Dian Suryantini • Selasa, 30 Desember 2025 | 00:45 WIB

Pemeriksaan kendaraan yang ditumpangi oleh wisatawan Tiongkok ketika terjadi kecelakaan maut di Desa Padangbulia.
Pemeriksaan kendaraan yang ditumpangi oleh wisatawan Tiongkok ketika terjadi kecelakaan maut di Desa Padangbulia.

 

SINGARAJA, BALI EXPRESS - Sepanjang tahun 2025, kecelakaan lalu lintas masih menjadi persoalan serius di Kabupaten Buleleng. Satuan Lalu Lintas Polres Buleleng mencatat total 1.260 kasus kecelakaan terjadi selama setahun terakhir. Meski jumlah kejadian meningkat tipis dibandingkan tahun sebelumnya, angka korban meninggal dunia justru berhasil ditekan.

Dari total 1.260 kasus kecelakaan tersebut, sebanyak 1.012 kasus berhasil diselesaikan oleh kepolisian. Tingkat penyelesaian perkara atau clearance rate mencapai 80,25 persen. Pada tahun 2025, korban meninggal dunia akibat kecelakaan lalu lintas tercatat 107 orang, menurun dibandingkan tahun 2024 yang mencapai 113 korban jiwa.

Kapolres Buleleng AKBP Ida Bagus Widwan Sutadi menyebutkan, secara statistik jumlah kecelakaan naik enam kasus atau 0,48 persen dibandingkan tahun sebelumnya. Namun penurunan angka kematian menjadi indikator positif dari upaya pengamanan dan penegakan hukum di bidang lalu lintas.

“Fatalitas akibat kecelakaan lalu lintas menurun enam kasus atau sekitar 5,31 persen dibandingkan tahun 2024,” ujarnya dalam rilis akhir tahun, Senin (29/12).

 Baca Juga: Jalan Rusak Hingga 300 Km, Buleleng Prioritaskan Perbaikan Lewat BKK Provinsi

Selain kecelakaan, pelanggaran lalu lintas juga mengalami peningkatan. Sepanjang 2025, Polres Buleleng mencatat 35.701 pelanggaran, naik sekitar sembilan persen dibandingkan tahun 2024 yang berjumlah 32.693 pelanggaran.

Meski demikian, jumlah penindakan berupa tilang justru menurun. Tahun ini, hanya 1.297 lembar tilang yang dikeluarkan, turun 94 lembar atau 6,75 persen dibandingkan tahun sebelumnya.

Pendekatan persuasif melalui teguran lebih banyak dilakukan. Teguran lisan mencapai 32.741 kali, meningkat dari 31.071 teguran pada 2024. Sementara itu, teguran tertulis melonjak hingga dua kali lipat atau bertambah 1.000 teguran.

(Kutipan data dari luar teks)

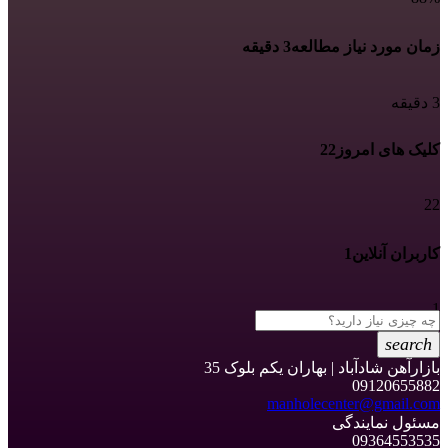
زمان مورد نیاز مطالعه
3 دقیقه
3 دقیقه
کلیک های امروز
22
22
کاربران آنلاین
1
1
search
بازارآهن شادآباد | بهاران یکم بلوک 35
09120655882
manholecenter@gmail.com
مسئول نمایندگی
09364553535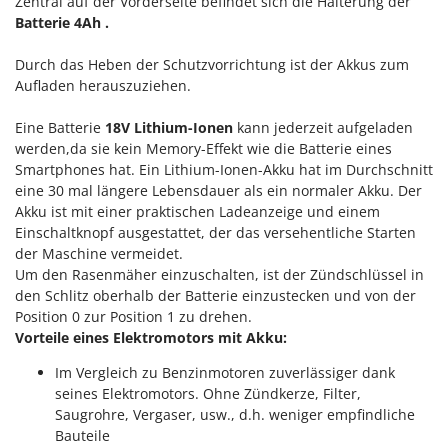
Vogelscheuchen - Vogelabwehr
Zentral auf der Vorderseite befindet sich die Halterung der
KitchenAid
Batterie 4Ah .
W
Komo
Wasserpumpen
Durch das Heben der Schutzvorrichtung ist der Akkus zum
Aufladen herauszuziehen.
L
Wasserpumpen für Traktoren
Laica
Wein- und Obstpressen
Eine Batterie
18V Lithium-Ionen
kann jederzeit aufgeladen
Lampacrescia - MGM
Wein- und Ölschichtenfilter
werden,da sie kein Memory-Effekt wie die Batterie eines
Landxcape
Smartphones hat. Ein Lithium-Ionen-Akku hat im Durchschnitt
Weitere Produkte
eine 30 mal längere Lebensdauer als ein normaler Akku. Der
LAR Casalinghi
Wiesenwalzen für Traktor
Akku ist mit einer praktischen Ladeanzeige und einem
Lavor
Einschaltknopf ausgestattet, der das versehentliche Starten
Wippsägen
Linea VZ
der Maschine vermeidet.
Wurstfüller
Um den Rasenmäher einzuschalten, ist der Zündschlüssel in
Lisam
den Schlitz oberhalb der Batterie einzustecken und von der
Z
Lotusgrill
Position 0 zur Position 1 zu drehen.
Zerstäuber
Vorteile eines Elektromotors mit Akku:
M
Zinkeneggen
M.A.I.BO.
Im Vergleich zu Benzinmotoren zuverlässiger dank
Zubehör für Rasentraktoren
seines Elektromotors. Ohne Zündkerze, Filter,
Macom
Saugrohre, Vergaser, usw., d.h. weniger empfindliche
Macte Ovens
Bauteile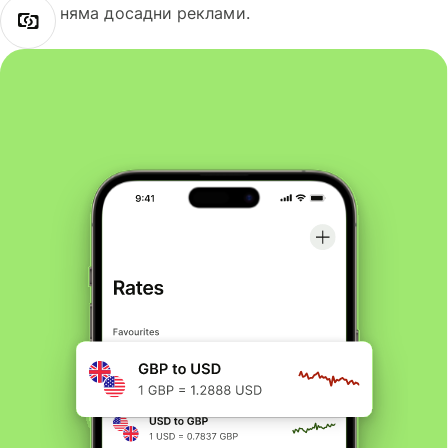
няма досадни реклами.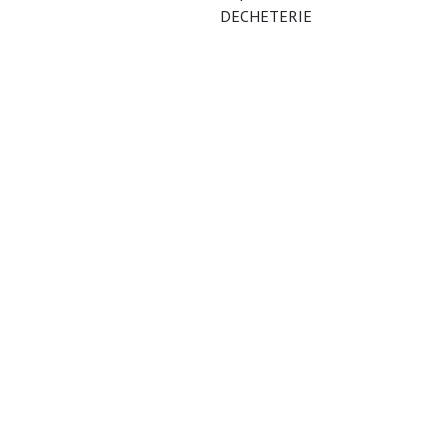
DECHETERIE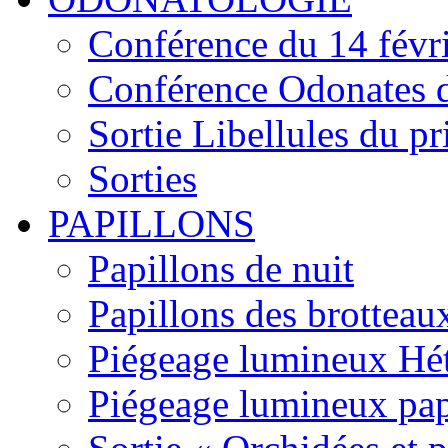
Conférence du 14 févr
Conférence Odonates d
Sortie Libellules du p
Sorties
PAPILLONS
Papillons de nuit
Papillons des brotteau
Piégeage lumineux Hét
Piégeage lumineux pap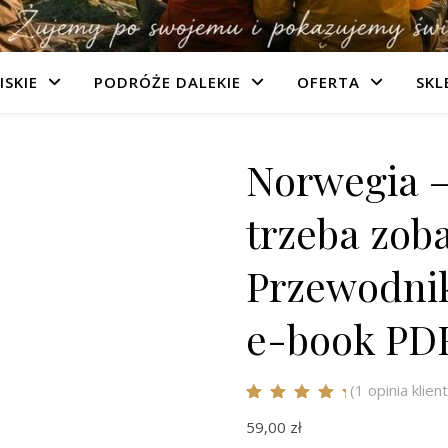
ISKIE
PODRÓŻE DALEKIE
OFERTA
SKL
Norwegia –
trzeba zob
Przewodni
e-book PDF
(
1
opinia klient
Oceniony
1
5.00
59,00
zł
na 5 na
podstawie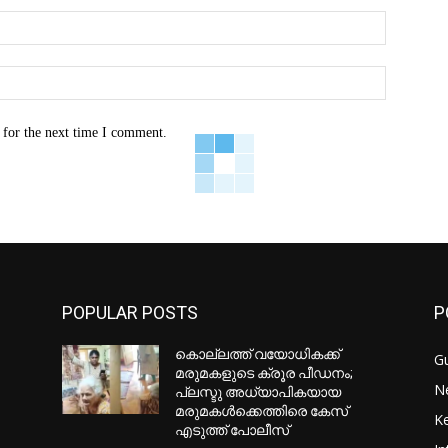
Email:*
Website:
 for the next time I comment.
POPULAR POSTS
P
കൊല്ലത്ത് വയോധികക്ക്
Gu
മരുമകളുടെ ക്രൂര പീഡനം;
N
പ്ലസ്ടു അധ്യാപികയായ
മരുമകൾക്കെത്തിരെ കേസ്
Ke
എടുത്ത് പോലീസ്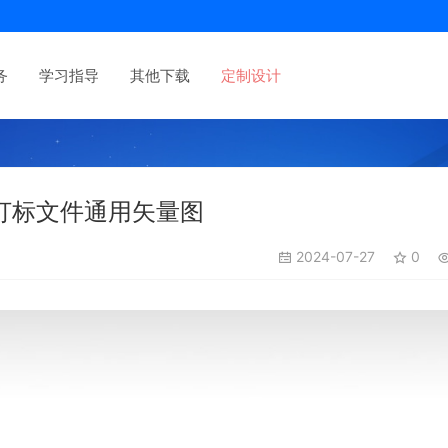
务
学习指导
其他下载
定制设计
光打标文件通用矢量图
2024-07-27
0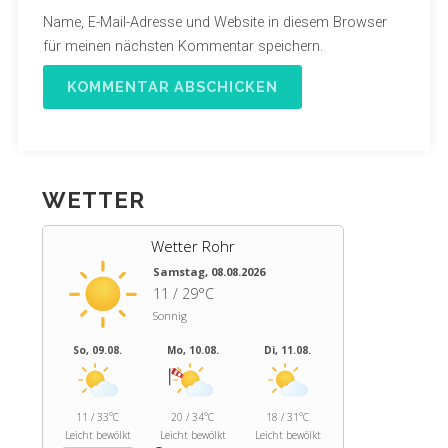
Name, E-Mail-Adresse und Website in diesem Browser
für meinen nächsten Kommentar speichern.
WETTER
Wetter Rohr
Samstag, 08.08.2026
11 / 29°C
Sonnig
So, 09.08.
Mo, 10.08.
Di, 11.08.
11 / 33°C
20 / 34°C
18 / 31°C
Leicht bewölkt
Leicht bewölkt
Leicht bewölkt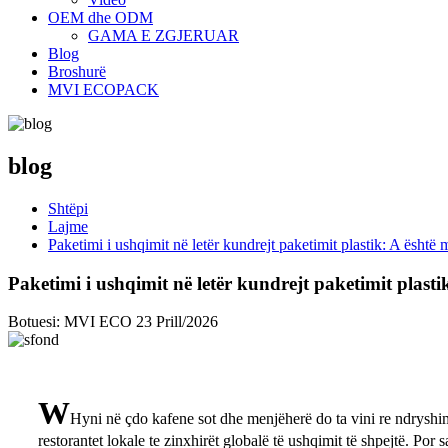
OEM dhe ODM
GAMA E ZGJERUAR
Blog
Broshurë
MVI ECOPACK
blog
Shtëpi
Lajme
Paketimi i ushqimit në letër kundrejt paketimit plastik: A është
Paketimi i ushqimit në letër kundrejt paketimit plasti
Botuesi: MVI ECO
23 Prill/2026
W
Hyni në çdo kafene sot dhe menjëherë do ta vini re ndryshim
restorantet lokale te zinxhirët globalë të ushqimit të shpejtë. Por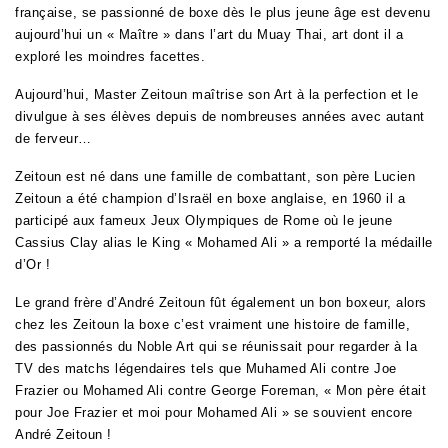
française, se passionné de boxe dès le plus jeune âge est devenu
aujourd’hui un « Maître » dans l’art du Muay Thai, art dont il a
exploré les moindres facettes.
Aujourd’hui, Master Zeitoun maîtrise son Art à la perfection et le
divulgue à ses élèves depuis de nombreuses années avec autant
de ferveur…
Zeitoun est né dans une famille de combattant, son père Lucien
Zeitoun a été champion d’Israël en boxe anglaise,
en 1960 il a
participé aux fameux Jeux Olympiques de Rome où le jeune
Cassius Clay alias le King « Mohamed Ali » a remporté la médaille
d’Or !
Le grand frère d’André Zeitoun fût également un bon boxeur, alors
chez les Zeitoun la boxe c’est vraiment une histoire de famille,
des passionnés du Noble Art qui se réunissait pour regarder à la
TV des matchs légendaires tels que Muhamed Ali contre Joe
Frazier ou Mohamed Ali contre George Foreman, « Mon père était
pour Joe Frazier et moi pour Mohamed Ali » se souvient encore
André Zeitoun !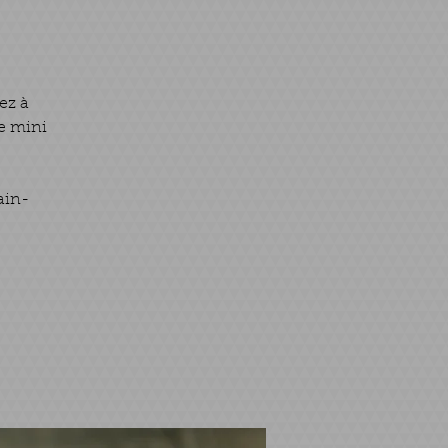
ez à
pe mini
ain-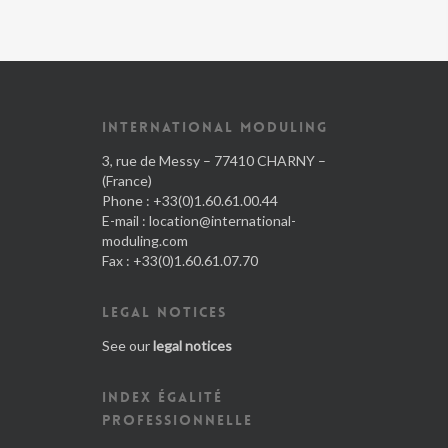
INTERNATIONAL MODULING
3, rue de Messy – 77410 CHARNY –
(France)
Phone : +33(0)1.60.61.00.44
E-mail :
location@international-
moduling.com
Fax : +33(0)1.60.61.07.70
LEGAL NOTICES
See our
legal notices
INDEX ÉGALITÉ
PROFESSIONNELLE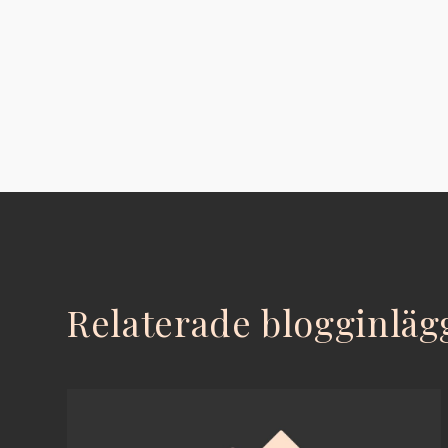
Relaterade blogginläg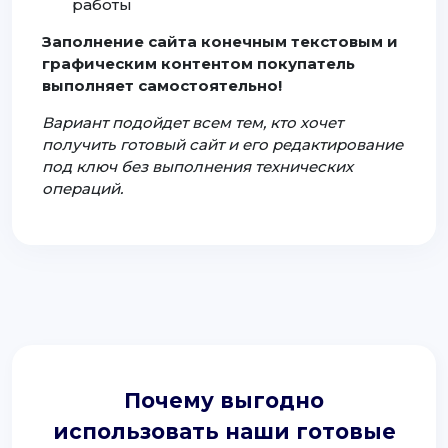
работы
Заполнение сайта конечным текстовым и
графическим контентом покупатель
выполняет самостоятельно!
Вариант подойдет всем тем, кто хочет
получить готовый сайт и его редактирование
под ключ без выполнения технических
операций.
Почему выгодно
использовать наши готовые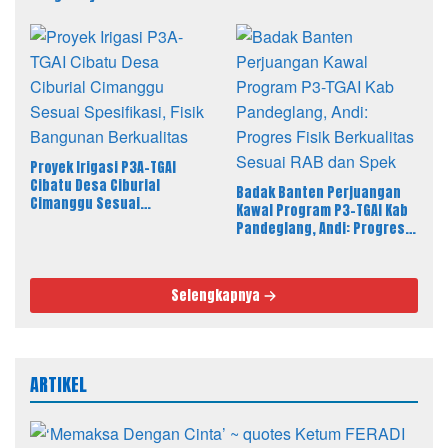
Pelaku
Pandeglang, LBH PAHAM
Banten Desak 4 Tersangka
Lain Segera Diproses
Proyek Irigasi P3A-TGAI
Cibatu Desa Ciburial
Badak Banten Perjuangan
Cimanggu Sesuai
Kawal Program P3-TGAI Kab
Spesifikasi, Fisik Bangunan
Pandeglang, Andi: Progres
Berkualitas
Fisik Berkualitas Sesuai RAB
dan Spek
Selengkapnya
ARTIKEL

Menurut AKBP Widwan, kondisi tersebut menunjukkan masih banyak pelanggaran yang berpotensi memicu kecelakaan jika tidak diantisipasi sejak dini.

Sepanjang 2025, terdapat 29 kasus kecelakaan menonjol. Sebanyak 18 kasus melibatkan warga negara asing (WNA), tujuh kasus melibatkan personel TNI, dan empat kasus melibatkan personel Polri.

Sejumlah kasus besar berhasil diungkap, termasuk kecelakaan yang melibatkan 13 WNA dengan lima korban meninggal dunia asal China. Polisi juga mengungkap beberapa kasus tabrak lari, termasuk kasus yang menewaskan seorang anggota Polri serta kasus di Busungbiu dan Gitgit yang sempat viral.

AKBP Widwan menegaskan, berbagai capaian tersebut menjadi bukti keseriusan Polres Buleleng dalam menjaga keselamatan pengguna jalan.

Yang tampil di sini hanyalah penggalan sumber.